On Sunday, June 28, the blessing ceremony was held for the family. This was also the very first chance for the family to see the home in its completed state. At the blessing, volunteers and supporters gathered at the new home at 203 E. Leedy St., Warsaw, for the ceremony with family and friends who helped along the way.
Executive Director of Habitat for Humanity Mickey Kaufman began the blessing by welcoming everyone and getting those in attendance up to speed on the process.
Tim Sprankle, pastor of the Leesburg Grace Church, blessed the new home for the family, wishing them a happy and safe life in the new home. Afterwards, Jamie and Rob and family gathered to give thanks and accept the keys to their home.
“We are very thankful for everyone involved and feel so blessed to have this opportunity,” Jamie said.

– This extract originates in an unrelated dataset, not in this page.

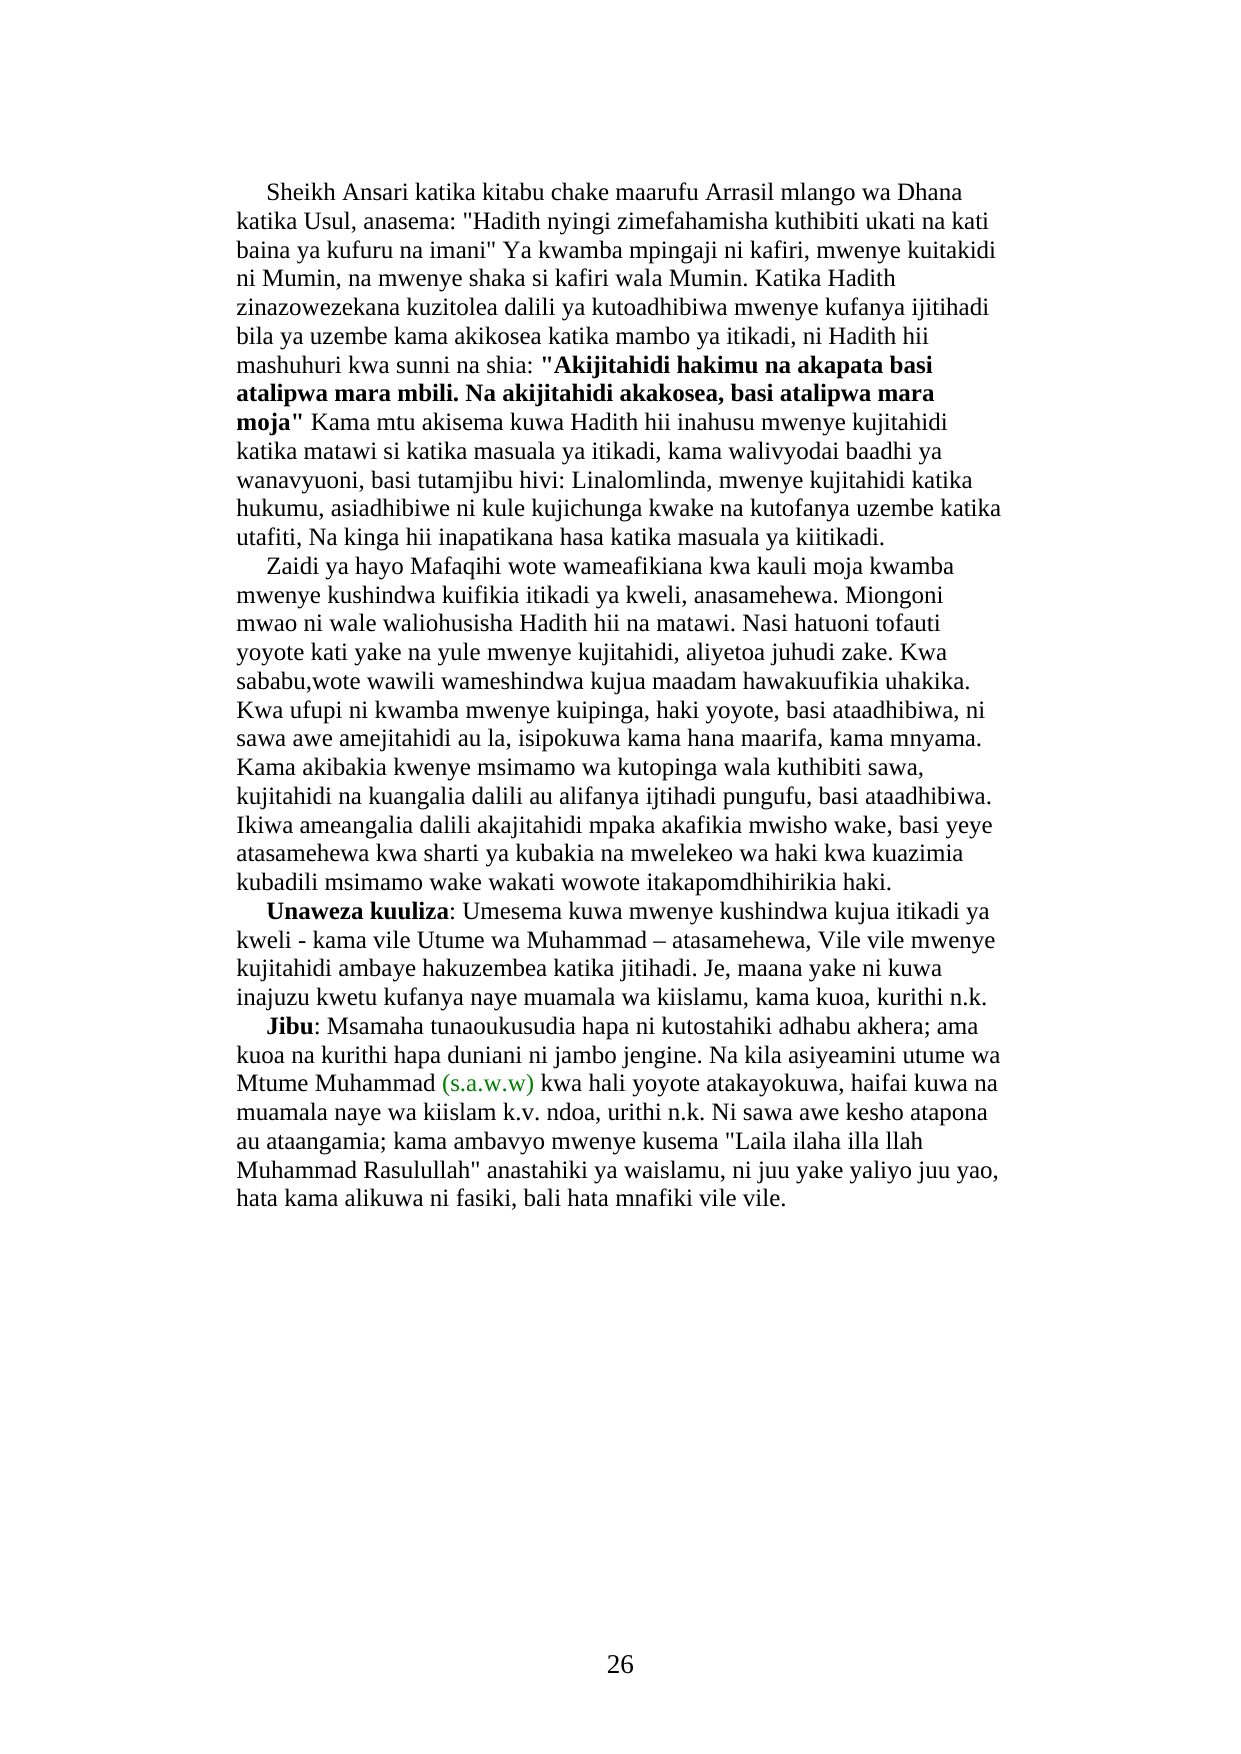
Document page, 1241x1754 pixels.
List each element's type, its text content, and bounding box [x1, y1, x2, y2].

The family needed a new place to call home and first applied two years ago with Habitat.
After being accepted and the construction began, the family had the opportunity to meet all of the volunteers and people who helped realize this dream of owning a home.
Jamie said that “these people hadn’t just become friends, but they had become family as well.”
Starting last September, Habitat for Humanity and a large group of volunteers began construction of the home for the Nichters, who had been living in a mobile home with their three children. The mobile home they lived in for nine years was deteriorating and beyond repair.
Construction was halted during the COVID-19 shutdown, but “while volunteers weren’t on-site, our staff kept working on it,” Kaufman said. Before the pandemic, Kaufman said a group from Grace College worked on it and about 100 other volunteers helped in the process.
This is the seventh house for Habitat for Humanity and officials hope to have more done in the future.
“It is important for everyone to be involved with their neighbors,” Kaufman said. “Thirteen percent of our population lives in substandard housing. The way Kosciusko County is, we should absolutely help those who need it.”
Habitat is a not-for-profit, and the organization relies on donations and the help of volunteers to get the work done.
“Something like this helps kids’ stability and education, along with helping people get better jobs. It is just such a good foundational place for a family,” Kaufman added.